Figure 2: Visualization results on the val set when employing our best ASPP model. The last row shows a failure mode.
Training and Implementation
To facilitate efficient training with atrous convolution, a revised protocol includes fine-tuning batch normalization and maintaining intact ground truth annotations, counteracting potential data loss from downsampling. The model is initially trained with ImageNet-pretrained ResNet modified for atrous convolution, leveraging significant data augmentation strategies for better object segmentation fidelity.

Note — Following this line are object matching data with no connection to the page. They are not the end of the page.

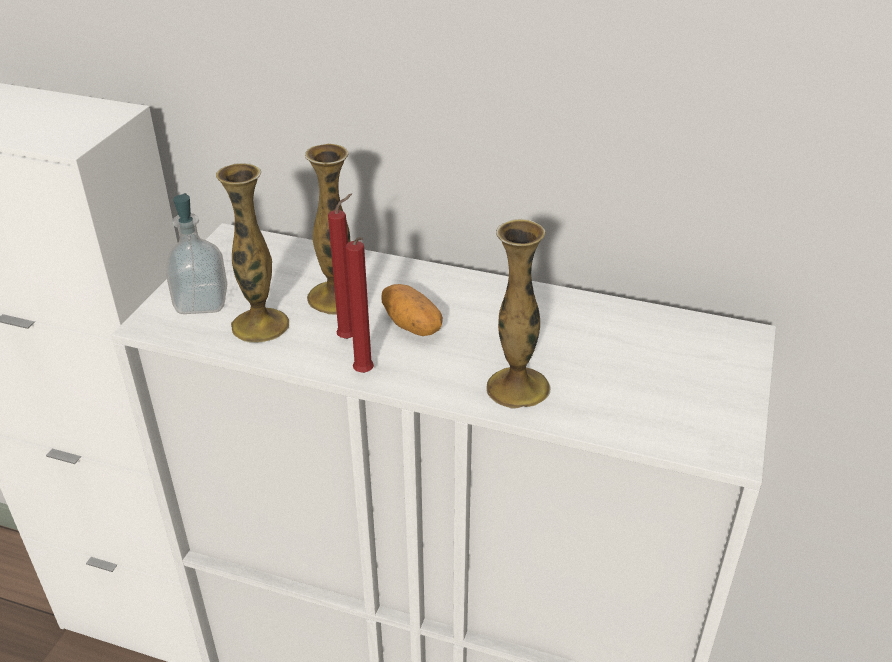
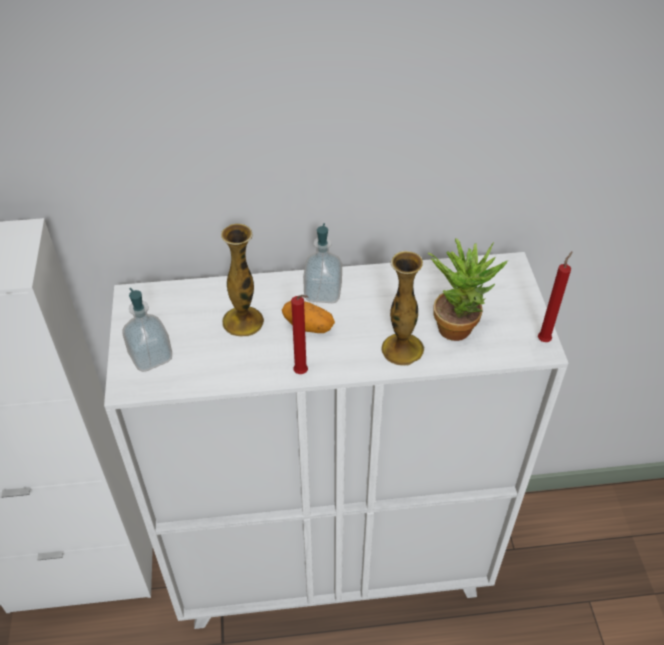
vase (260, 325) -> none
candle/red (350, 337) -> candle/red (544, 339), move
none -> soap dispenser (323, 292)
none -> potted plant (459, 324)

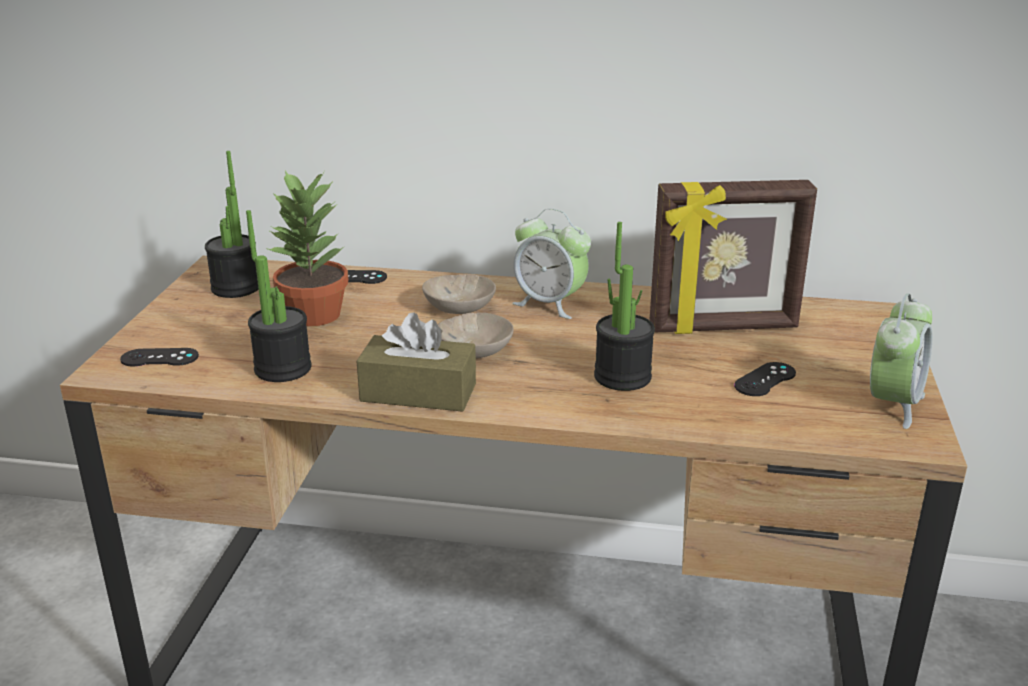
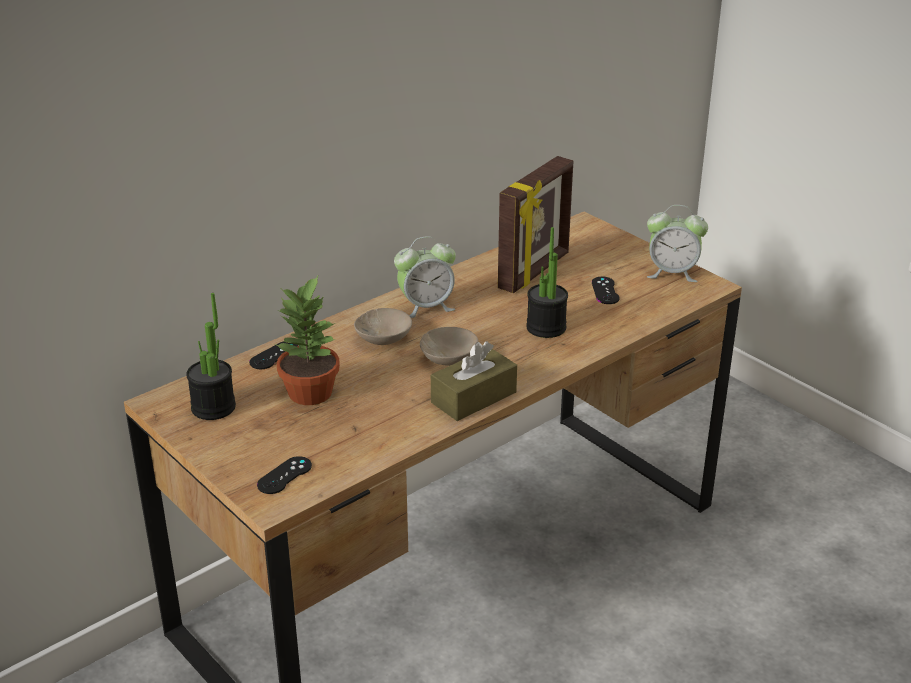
potted plant (283, 369) -> none
alarm clock (893, 404) -> alarm clock (672, 273), 120 degrees clockwise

Figure 3: Bootstrapping on hard images improves segmentation accuracy for rare and finely annotated classes such as bicycle.
Experimental Evaluation
The proposed DeepLabv3 model exhibits marked improvement over previous versions, achieving a 85.7% mean IOU on the PASCAL VOC 2012 test set without DenseCRF. This efficiency largely stems from incorporating fine-tuned batch normalization parameters and ASPP augmented with image-level features, optimizing feature response density and multi-scale recognition.
Practical Implications
Atrous convolution's adaptability in filter field-of-view makes it highly suitable for deploying DCNNs in real-world applications where multi-scale object recognition is crucial—such as autonomous driving systems and medical image analysis. Moreover, by circumventing the need for extensive post-processing, compute resources are economized, enabling deployments in resource-constrained environments.
Figure 4: Visualization results on Cityscapes val set.
Conclusion
The advancements introduced in this paper by revisiting atrous convolution and ASPP modules contribute significantly to semantic image segmentation's performance. Future exploration can extend to integrating these methodologies with complementary enhancements like learned deformation in convolutions and hybrid network architectures, underpinning continued progress in machine vision applications.